Saved data entries
◇ ◇ ◇
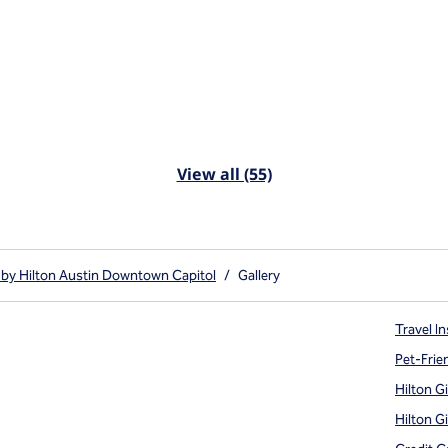
View all (55)
 by Hilton Austin Downtown Capitol
/
Gallery
Travel In
Pet-Frie
Hilton G
Hilton G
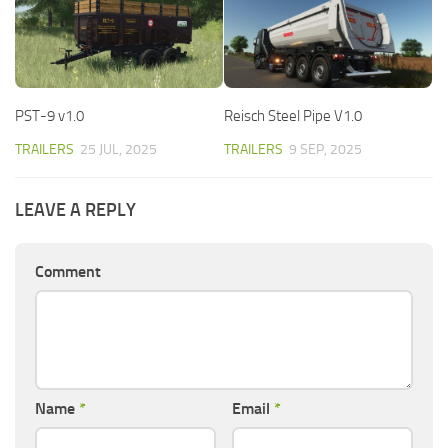
PST-9 v1.0
Reisch Steel Pipe V1.0
TRAILERS
25 JUL, 2025
TRAILERS
9 SEP, 2025
LEAVE A REPLY
Comment
Name
*
Email
*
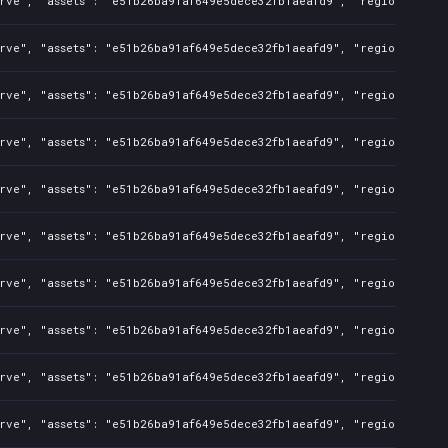
rve", "assets": "e51b26ba91af649e5dece32fb1aeafd9", "regions": "CN
rve", "assets": "e51b26ba91af649e5dece32fb1aeafd9", "regions": "CN
rve", "assets": "e51b26ba91af649e5dece32fb1aeafd9", "regions": "CN
rve", "assets": "e51b26ba91af649e5dece32fb1aeafd9", "regions": "CN
rve", "assets": "e51b26ba91af649e5dece32fb1aeafd9", "regions": "CN
rve", "assets": "e51b26ba91af649e5dece32fb1aeafd9", "regions": "CN
rve", "assets": "e51b26ba91af649e5dece32fb1aeafd9", "regions": "CN
rve", "assets": "e51b26ba91af649e5dece32fb1aeafd9", "regions": "CN
rve", "assets": "e51b26ba91af649e5dece32fb1aeafd9", "regions": "CN
rve", "assets": "e51b26ba91af649e5dece32fb1aeafd9", "regions": "CN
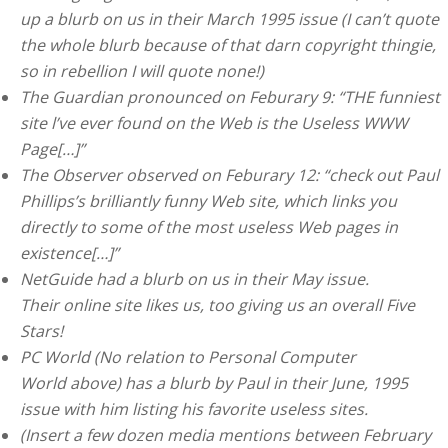
up a blurb on us in their March 1995 issue (I can’t quote
the whole blurb because of that darn copyright thingie,
so in rebellion I will quote none!)
The Guardian pronounced on Feburary 9: “THE funniest
site l’ve ever found on the Web is the Useless WWW
Page[…]”
The Observer observed on Feburary 12: “check out Paul
Phillips’s brilliantly funny Web site, which links you
directly to some of the most useless Web pages in
existence[…]”
NetGuide had a blurb on us in their May issue.
Their online site likes us, too giving us an overall Five
Stars!
PC World (No relation to Personal Computer
World above) has a blurb by Paul in their June, 1995
issue with him listing his favorite useless sites.
(Insert a few dozen media mentions between February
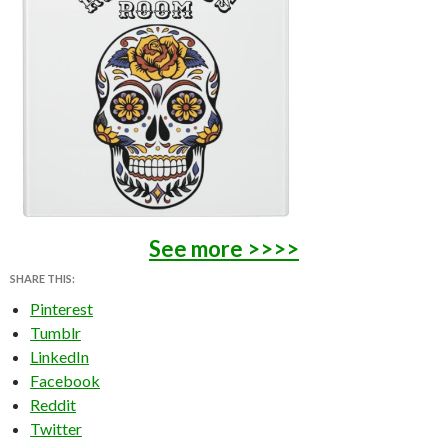
See more >>>>
SHARE THIS:
Pinterest
Tumblr
LinkedIn
Facebook
Reddit
Twitter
◇ ◇ ◇
▸ **Instructions to follow**
This task calls for the records to be copied exactly, without pictures.

▸ **Result for this task**
View all (55)
 by Hilton Austin Downtown Capitol
/
Gallery
Travel In
Pet-Frie
Hilton G
Hilton G
PST-9 v1.0
Reisch Steel Pipe V1.0
TRAILERS
25 JUL, 2025
TRAILERS
9 SEP, 2025
LEAVE A REPLY
Comment
Name
*
Email
*
rve", "assets": "e51b26ba91af649e5dece32fb1aeafd9", "regions": "CN
rve", "assets": "e51b26ba91af649e5dece32fb1aeafd9", "regions": "CN
rve", "assets": "e51b26ba91af649e5dece32fb1aeafd9", "regions": "CN
rve", "assets": "e51b26ba91af649e5dece32fb1aeafd9", "regions": "CN
rve", "assets": "e51b26ba91af649e5dece32fb1aeafd9", "regions": "CN
rve", "assets": "e51b26ba91af649e5dece32fb1aeafd9", "regions": "CN
rve", "assets": "e51b26ba91af649e5dece32fb1aeafd9", "regions": "CN
rve", "assets": "e51b26ba91af649e5dece32fb1aeafd9", "regions": "CN
rve", "assets": "e51b26ba91af649e5dece32fb1aeafd9", "regions": "CN
rve", "assets": "e51b26ba91af649e5dece32fb1aeafd9", "regions": "CN
up a blurb on us in their March 1995 issue (I can’t quote
the whole blurb because of that darn copyright thingie,
so in rebellion I will quote none!)
The Guardian pronounced on Feburary 9: “THE funniest
site l’ve ever found on the Web is the Useless WWW
Page[…]”
The Observer observed on Feburary 12: “check out Paul
Phillips’s brilliantly funny Web site, which links you
directly to some of the most useless Web pages in
existence[…]”
NetGuide had a blurb on us in their May issue.
Their online site likes us, too giving us an overall Five
Stars!
PC World (No relation to Personal Computer
World above) has a blurb by Paul in their June, 1995
issue with him listing his favorite useless sites.
(Insert a few dozen media mentions between February
See more >>>>
SHARE THIS:
Pinterest
Tumblr
LinkedIn
Facebook
Reddit
Twitter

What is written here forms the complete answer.